本研究の代表をしております国際医療福祉大学保健医療学部作業療法学科教授の関森英伸と申します。この度は貴重なお時間を割き、本システムの確立に向けた研究にご協力いただき誠にありがとうございます。私はこれまで23年に渡り、作業療法士としてなす療育園で外来業務に携わり、その過程で作業療法を実施した子どもたちのその後の社会参加状況に関する追跡調査を実施して参りました。これまでの追跡調査から、ご回答いただいたご家族の多くが我が子について“困りごと”をもち、将来への不安を抱きながら、その“困りごと”に対して問題解決手段を模索している状況が確認されました(2016)。その後、ご家族の支援ニーズ調査を実施し、ご家族の多くが専門機関との継続的な繋がりを期待する半面、「活用頻度が限られるため、生活で浮上した問題に対して予約から対応までに時間がかかる」等、専門機関の支援体制の課題”が明らかとなりました。ご家族の多くは、『困った時に“まずここに連絡を”という電話やメール等で気軽に相談できる窓口や具体的な対応を相談できる窓口』を期待していました。また、現在は特に問題ないが、今後問題が出ないとは限らず今後も相談したい、と我が子の成長が進む過程で“困りごと”が浮上する可能性を感じ備えようとするご家族の思いが確認されました(2017)。これらの調査結果から、あるタイミングでご家族に“困りごと”が浮上した際に迅速に具体的支援に繋がる『支援システム』の必要性を認識し、現在まで自分がなす療育園で担当していたご家族に対して、困りごとに迅速に対応可能な『簡易相談支援システム』をWeb上に開設し試行して参りました(2018~2021)。
これまでの研究からご家族に対してある程度の効果(困りごとの減少や解決策の増加)が確認できましたので、2021年冬季より、栃木県内でWebシステム開発を手掛けているJMAX(株式会社ジェイ・マックス)のご協力を得て、『困りごと解決システムmama and ...』を作成いたしました。
2022年4月~8月の5ヶ月間を『困りごと解決システムmama and...』(Web.ver1)【運用第1期】とし、なす療育園を利用しているご家族を対象にご利用いただき、ご家族、お子様の役に立つのか検証し、一定の効果を得ました。その後、近隣地域の療育施設である一般社団法人つばさの皆様のご協力を得て、2023年6月~7月の2カ月の間を『困りごと解決システムmama and …』(Web.Ver2)【運用第2期】とし、つばさを利用しているご家族およびそこで働く支援スタッフにご利用いただきました。利用後のアンケート結果では、まだまだ情報量の課題はあるものの、「システムが改善したら改めて利用してみたいか?」という質問に、ご家族・スタッフの98.7%から「利用してみたい」という回答をいただきました。今回、なす療育園の方には医療機関における支援システムの一つとして実際に本システムをご活用いただき、合わせて県北地域の保健センター、子育て支援センターで希望者に利用していただき、研究の最終確認【運用第3期】を行わせていただきます。

- _課題一覧_:
(a) 本文について、次の問いに答えてください。
(i) 関森英伸は、作業療法士としてなす療育園で何年にわたり外来業務に携わってきたか。
(ii) 『困りごと解決システムmama and ...』の作成に協力した、栃木県内でWebシステム開発を手掛けている会社はどこか。
(iii) 運用第2期の利用後アンケートで、ご家族・スタッフの何パーセントが「利用してみたい」と回答したか。
(b) 本文のうち、「本研究の代表をしております国」から「した(2018~2021)。」までの部分を、両端を含めて一字一句違えずに抜き出してください。

- _提供資料_:
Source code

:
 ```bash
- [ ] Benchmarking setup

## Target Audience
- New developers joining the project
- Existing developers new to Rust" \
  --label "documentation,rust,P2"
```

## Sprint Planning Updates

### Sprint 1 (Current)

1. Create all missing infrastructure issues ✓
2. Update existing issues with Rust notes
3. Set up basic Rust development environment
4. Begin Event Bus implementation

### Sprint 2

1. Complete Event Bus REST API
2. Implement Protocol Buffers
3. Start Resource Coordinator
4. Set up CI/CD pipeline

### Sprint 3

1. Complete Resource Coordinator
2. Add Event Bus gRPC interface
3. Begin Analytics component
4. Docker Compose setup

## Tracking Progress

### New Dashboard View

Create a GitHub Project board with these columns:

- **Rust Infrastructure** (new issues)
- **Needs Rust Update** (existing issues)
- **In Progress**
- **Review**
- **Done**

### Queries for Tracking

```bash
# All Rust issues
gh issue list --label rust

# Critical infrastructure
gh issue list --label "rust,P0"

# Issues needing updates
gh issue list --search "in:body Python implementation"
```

- _解答_:
(a)
(i) 23年
(ii) JMAX(株式会社ジェイ・マックス)
(iii) 98.7%

(b)
本研究の代表をしております国際医療福祉大学保健医療学部作業療法学科教授の関森英伸と申します。この度は貴重なお時間を割き、本システムの確立に向けた研究にご協力いただき誠にありがとうございます。私はこれまで23年に渡り、作業療法士としてなす療育園で外来業務に携わり、その過程で作業療法を実施した子どもたちのその後の社会参加状況に関する追跡調査を実施して参りました。これまでの追跡調査から、ご回答いただいたご家族の多くが我が子について“困りごと”をもち、将来への不安を抱きながら、その“困りごと”に対して問題解決手段を模索している状況が確認されました(2016)。その後、ご家族の支援ニーズ調査を実施し、ご家族の多くが専門機関との継続的な繋がりを期待する半面、「活用頻度が限られるため、生活で浮上した問題に対して予約から対応までに時間がかかる」等、専門機関の支援体制の課題”が明らかとなりました。ご家族の多くは、『困った時に“まずここに連絡を”という電話やメール等で気軽に相談できる窓口や具体的な対応を相談できる窓口』を期待していました。また、現在は特に問題ないが、今後問題が出ないとは限らず今後も相談したい、と我が子の成長が進む過程で“困りごと”が浮上する可能性を感じ備えようとするご家族の思いが確認されました(2017)。これらの調査結果から、あるタイミングでご家族に“困りごと”が浮上した際に迅速に具体的支援に繋がる『支援システム』の必要性を認識し、現在まで自分がなす療育園で担当していたご家族に対して、困りごとに迅速に対応可能な『簡易相談支援システム』をWeb上に開設し試行して参りました(2018~2021)。